The first step to assesing your weight loss/gain is to remove emotion from the equation. If you have gained weight the simple answer is that you have consumed more calories than you have burned up. That’s it! So with that knowledge there are only 2 questions left:

1. How can I increase my metabolism to burn more calories?

2. How can I decrease my caloric intake to consume less calories?

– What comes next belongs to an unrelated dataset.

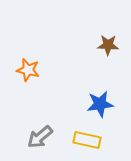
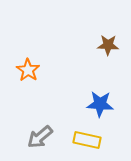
orange star: rotated 20 degrees clockwise
blue star: rotated 12 degrees clockwise
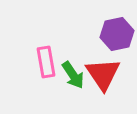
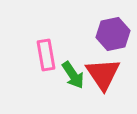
purple hexagon: moved 4 px left
pink rectangle: moved 7 px up
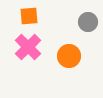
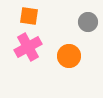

If you don’t know the answer to these 2 questions it’s time to go to a professional to get the right advice. I promise you that it is that SIMPLE but it isn’t that EASY!

Summary:

Let me conclude by saying that the most successful weight loss clients I have worked with are great MANAGERS. They are Weight Managers and take charge of their decisions to ensure success. They track their lifestyle so well that they can virtually predict the numbers on the scales every time. That should be the goal for us all – conscious health management.